### [WORK REQUEST A]
In the passage on men's figure skating, which jump did Shoma Uno become the first man to land in an ISU-sanctioned competition?
### [WORK REQUEST B]
Rewrite the passage on men's figure skating from "In February, at" up to and including "the ante now.", swapping "bugaboo" for "nemesis".
### [WORK REQUEST C]
Write the next part of the passage on men's figure skating, picking up after its final sentence.
*** PASSAGE ***
They followed; they had to.
One month later, reigning world champion Javier Fernández upgraded his program layouts at the European championships by adding a second quad in his short program and a second triple axel in his free skate.
In February, at the Four Continents Championships, three-time world champion Patrick Chan went for a second triple axel, the jump that for years has been his bugaboo, in his free skate. Olympic bronze medalist Denis Ten added a quad salchow in his free skate in preparation for the world championships. The next month, Japanese silver medalist Shoma Uno became the first man to land a quadruple flip in an ISU-sanctioned competition, doing so at the Team Challenge Cup.
Every top gun is upping the ante now.
"The competitiveness of the men's field now is probably the highest of all the categories," Chan said. "It is scary, but that's what makes figure skating fascinating."
*** STUDY MATERIAL ***
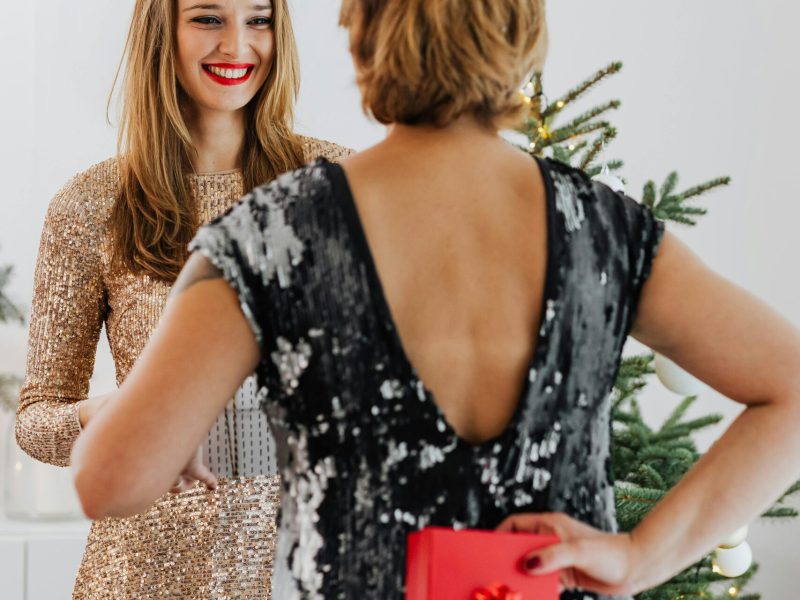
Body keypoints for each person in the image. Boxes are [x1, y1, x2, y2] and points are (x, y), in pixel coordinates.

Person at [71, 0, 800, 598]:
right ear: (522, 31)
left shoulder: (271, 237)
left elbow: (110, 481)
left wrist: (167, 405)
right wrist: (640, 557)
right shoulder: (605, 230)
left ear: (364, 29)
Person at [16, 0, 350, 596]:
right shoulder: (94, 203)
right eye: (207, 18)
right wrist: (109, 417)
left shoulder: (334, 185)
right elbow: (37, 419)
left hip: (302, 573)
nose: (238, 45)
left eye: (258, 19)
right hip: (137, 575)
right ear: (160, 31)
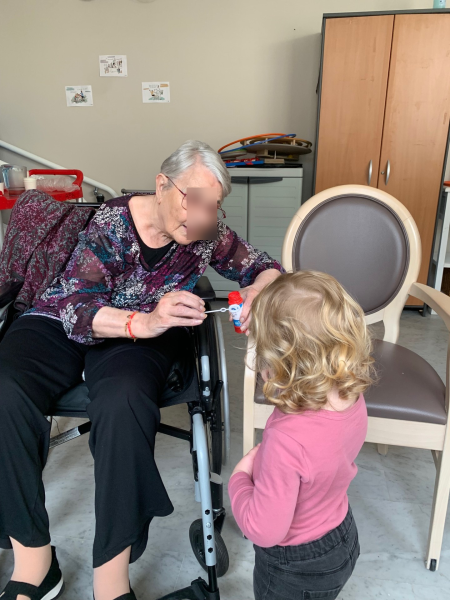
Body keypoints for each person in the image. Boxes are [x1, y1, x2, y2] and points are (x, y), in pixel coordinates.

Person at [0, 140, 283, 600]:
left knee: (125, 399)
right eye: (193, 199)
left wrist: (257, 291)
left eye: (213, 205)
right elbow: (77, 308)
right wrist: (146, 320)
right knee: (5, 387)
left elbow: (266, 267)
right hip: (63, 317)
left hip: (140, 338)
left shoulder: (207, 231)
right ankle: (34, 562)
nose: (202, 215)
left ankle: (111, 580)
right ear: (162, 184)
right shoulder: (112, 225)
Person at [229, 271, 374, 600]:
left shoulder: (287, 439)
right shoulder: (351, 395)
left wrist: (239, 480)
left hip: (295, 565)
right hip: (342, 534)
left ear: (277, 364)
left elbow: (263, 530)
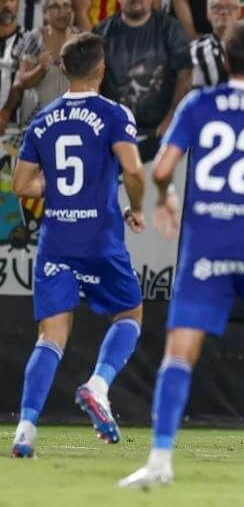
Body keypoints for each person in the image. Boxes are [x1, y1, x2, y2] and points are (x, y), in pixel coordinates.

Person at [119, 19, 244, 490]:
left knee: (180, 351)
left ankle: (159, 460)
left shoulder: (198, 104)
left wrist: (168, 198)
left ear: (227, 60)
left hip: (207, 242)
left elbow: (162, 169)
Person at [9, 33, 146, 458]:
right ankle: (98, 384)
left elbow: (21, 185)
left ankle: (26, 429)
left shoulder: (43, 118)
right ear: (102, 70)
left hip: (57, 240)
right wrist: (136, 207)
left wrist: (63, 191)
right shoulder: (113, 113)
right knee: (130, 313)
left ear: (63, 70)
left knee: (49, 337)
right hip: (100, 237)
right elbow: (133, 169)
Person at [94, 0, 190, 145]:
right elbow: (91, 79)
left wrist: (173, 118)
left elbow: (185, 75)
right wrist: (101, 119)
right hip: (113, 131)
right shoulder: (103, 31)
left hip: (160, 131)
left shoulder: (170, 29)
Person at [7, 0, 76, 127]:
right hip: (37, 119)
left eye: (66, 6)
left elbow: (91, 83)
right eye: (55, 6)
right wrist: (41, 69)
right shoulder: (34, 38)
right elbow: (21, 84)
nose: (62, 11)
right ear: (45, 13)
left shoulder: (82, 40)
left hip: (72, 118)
***
### [EXPECTED OUTPUT A]
The quadruple flip.

### [EXPECTED OUTPUT B]
In February, at the Four Continents Championships, three-time world champion Patrick Chan went for a second triple axel, the jump that for years has been his nemesis, in his free skate. Olympic bronze medalist Denis Ten added a quad salchow in his free skate in preparation for the world championships. The next month, Japanese silver medalist Shoma Uno became the first man to land a quadruple flip in an ISU-sanctioned competition, doing so at the Team Challenge Cup.
Every top gun is upping the ante now.

### [EXPECTED OUTPUT C]
Hanyu predicted this trend back in 2014, when, after winning the gold medal in Sochi, he said, "To aim for PyeongChang Olympics, there is no doubt that the bar of difficulty needs to be raised. Not only that, I think our generation of skaters needs to lead the development of the sport."
But when I asked him at the NHK Trophy how many quads and how many types of quads would be necessary to win in PyeongChang, he didn't have a concrete answer. After spending almost six minutes talking about the history of the technical development of men's figure skating, and analyzing the basic values of jumps and the pros and cons of adding quads to a program, Hanyu concluded, "I don't think there is only one right answer. But for me, I want to make my best efforts and work hard for more difficult quads, and higher-quality quads.
"I don't know [what] an unbeatable program will look like," he continued. "I don't know, and I think this is what makes the sport so enjoyable. I want to enjoy my improvement every day and keep challenging my own limit."
But this constant need to stretch the boundaries of the sport is also what makes it painful at times.
While he might be looking at the gods on Mount Olympus as motivation, at the end of the day, Hanyu is mortal. No one except those closest to him knew that he had been experiencing pain in his left foot for months, an injury that worsened as the season wore on. In fact, the pain became so acute since the new year that he couldn't practice his quad toe for almost two months.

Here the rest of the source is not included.